The Sudanese government and the southern rebel Sudan People’s Liberation Army (SPLA) have been fighting since 1983 over religious freedom, oil, and the right for the south to rule itself. Some two million people have died in the conflict.
Sumbeiywo said he had been asked by regional leaders to seek a breakthrough.
“I think they don’t have an option,” Sumbeiywo told Reuters by telephone from Nanyuki, central Kenya, where the delegates met.
“Heads of state in the region are putting pressure (on both sides), and they have given me the go-ahead to pressurise the parties to agree.”
Sumbeiywo, who heads the team mediating the talks under the regional Inter-governmental Authority on Development (IGAD), said he expects the talks to break new ground though a comprehensive peace deal is unlikely.
The discussions are scheduled to continue until 24 August. IGAD mediators have previously said they were aiming for a peace accord this time round.
Talks broke down last month after the government rejected a draft accord prepared by IGAD. The two sides failed to agree on how to carve up power and wealth, including oil.
They are also at odds on how to structure the army, where to put the capital and how to settle the issue of three areas, Abyei, Nuba Mountains and Southern Blue Nile, all of which are claimed by both sides.
IGAD comprises the east African states of Djibouti, Eritrea, Ethiopia, Kenya, Sudan, Uganda and, nominally, Somalia.
The Sudanese government in July attacked mediators’ proposals that the army and central bank be split between north and south.
“Never before have the two parties been so close to reaching a comprehensive peace agreement,” Amara Essey, interim chairman of the African Union said in a statement issued from his base in Ethiopia, Reuters reported.
“The people of Sudan expect and deserve peace to end the trauma caused by the conflict,” he added.

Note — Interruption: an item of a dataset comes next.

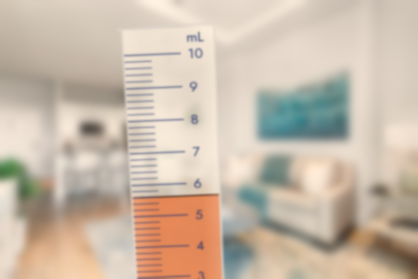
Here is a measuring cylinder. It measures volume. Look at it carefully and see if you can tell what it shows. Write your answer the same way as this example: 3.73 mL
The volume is 5.6 mL
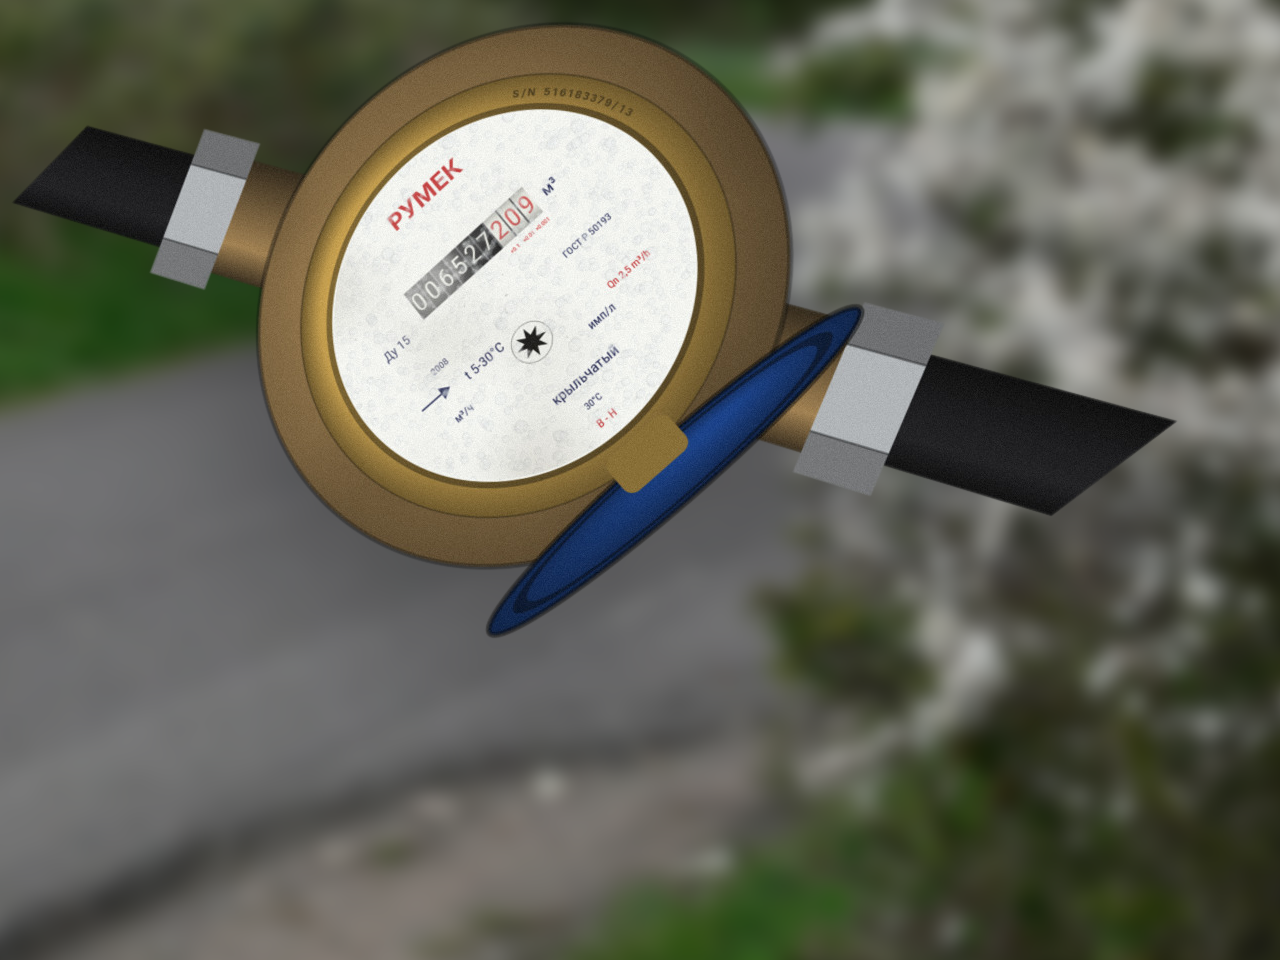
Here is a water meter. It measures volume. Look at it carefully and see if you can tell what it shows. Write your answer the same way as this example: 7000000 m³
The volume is 6527.209 m³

In the Kenyan town of Machakos last year, Khartoum and the SPLA struck a breakthrough deal with the south being granted the right to self-determination after a six-year transition period. The largely Christian/Animist region was also exempted from Islamic law.
Sudan has been in a state of civil war almost constantly since it achieved independence in 1956.
As a prelude to the most recent bout of talks, the government released a number of political detainees.
It also said the Islamist leader Hassan al-Turabi, jailed in 2001 on charges of undermining the government’s authority, will be freed, our correspondent said.